Plattegrond van Beeckestijn Velsen, naar ontwerp van J.G. Michael, 1772. NB. Achter het huis vóór de dwarsas zien we aan de NW-zijde deeltuinen met een geometrische aanleg en aan de ZO-zijde deeltuinen met een landschappelijke aanleg. Het deel achter de dwarsas is geheel in moderne landschappelijke stijl aangelegd
D. Engelman, Kaart van de buitenplaats Vogelenzang en Teylingerbosch, Bloemendaal. 1794. Oorspronkelijke aanleg 1778. Collectie Huisarchief Vogelenzang. Rechts van de hoofdas een landschappelijke aanleg en links van de hoofdas een regelmatige aanleg.

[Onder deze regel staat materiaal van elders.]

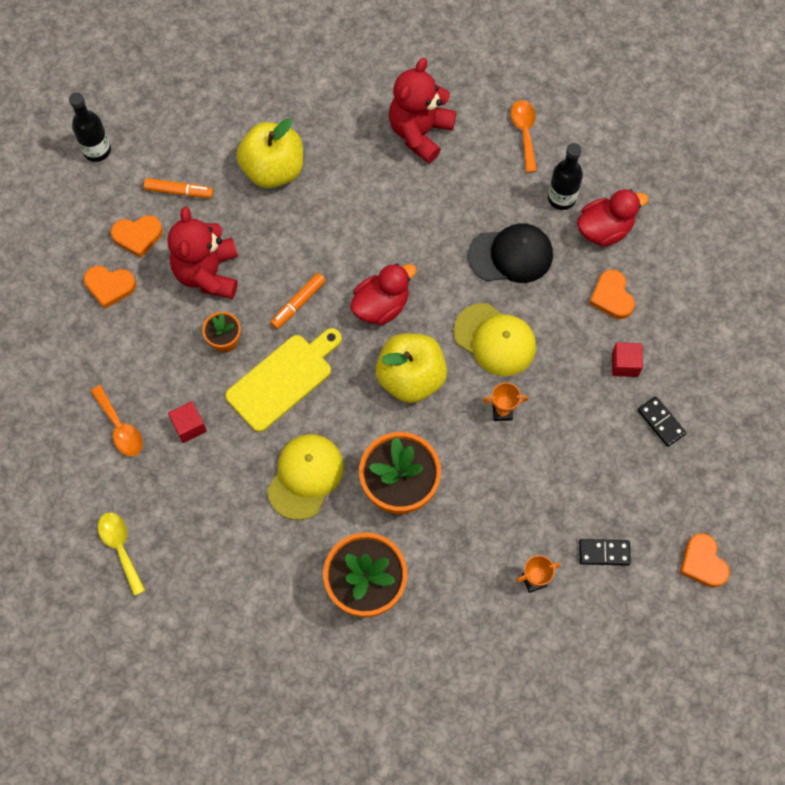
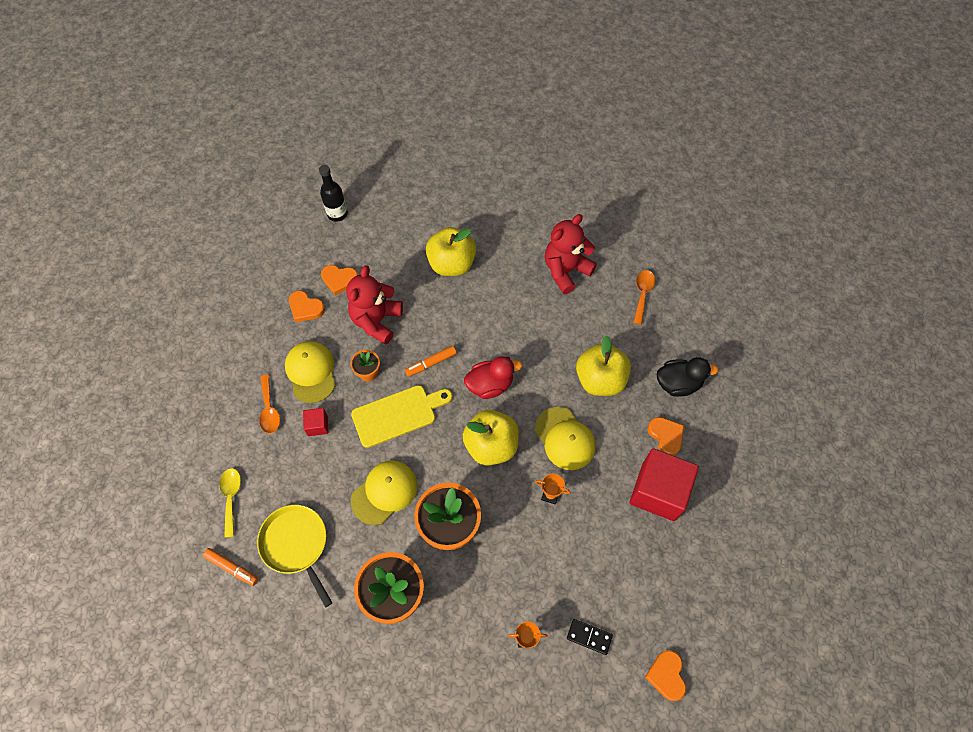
camera: 20 degrees right, 5 degrees down
orange marker [144,178,214,198] -> orange marker moved to [203,548,258,586]
black cap [468,223,553,283] -> yellow apple [576,336,631,396]
black bottle [548,143,583,210] -> none
red duck [577,189,648,247] -> black duck [657,357,718,397]
orange heart [589,269,635,319] -> orange heart turned 150 degrees clockwise [648,417,684,456]
red cube [612,342,643,377] -> red cube [630,448,699,521], size x2.22
black domino [638,396,686,447] -> none
none -> yellow pan [257,505,332,608]
none -> yellow cap [285,341,335,403]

En aan wie gunde Hesther Hooft in 1777 nu de modernisering van de buitenplaats Adrichem? Ter vergelijking kijken we naar werk van andere bekende tuinarchitecten in die jaren zeventig in Noord-Holland. We komen dan uit bij Johann Georg Michael, die Beeckestijn in vroege landschapsstijl veranderde (zie hierboven) en bij de Amsterdammer Johannes Montsche, die Mereveld in de Watergraafsmeer transformeerde, maar op Meereveld is duidelijk geen sprake van een overgangsstijl, maar wel van een duidelijk andere stijl dan op Beeckestijn en Adrichem. En dan komt de buitenplaats Huis te Vogelenzang in Bloemendaal nog in aanmerking, in 1776 geërfd door Jan van Marcelis jr., die ik al eerder aan Michael heb toegeschreven vanwege de ‘overgangsstijl’ (Zie De tuinarchitectuur van Johann Georg Michael (1738-1800). Bulletin KNOB 90 (1991), nr. 3, p. 73-79).

We kennen nu dus drie situatiekaarten kaarten van buitenplaatsen met een park in overgangsstijl, namelijk Beeckestijn (1772); Adrichem (1777) en Vogelenzang (ca. 1777/1778). Op alle drie de kaarten is aan de ene kant van de hoofdas de geometrische stijl toegepast en aan de andere kant van de hoofdas de landschappelijke stijl. Dit verschijnsel is beslist uniek te noemen en verwijst hoogstwaarschijnlijk naar een en dezelfde tuinarchitect, namelijk Johan Georg Michael. De tekenstijl van de drie kaartmakers is niet dezelfde, dat lijkt ook logisch.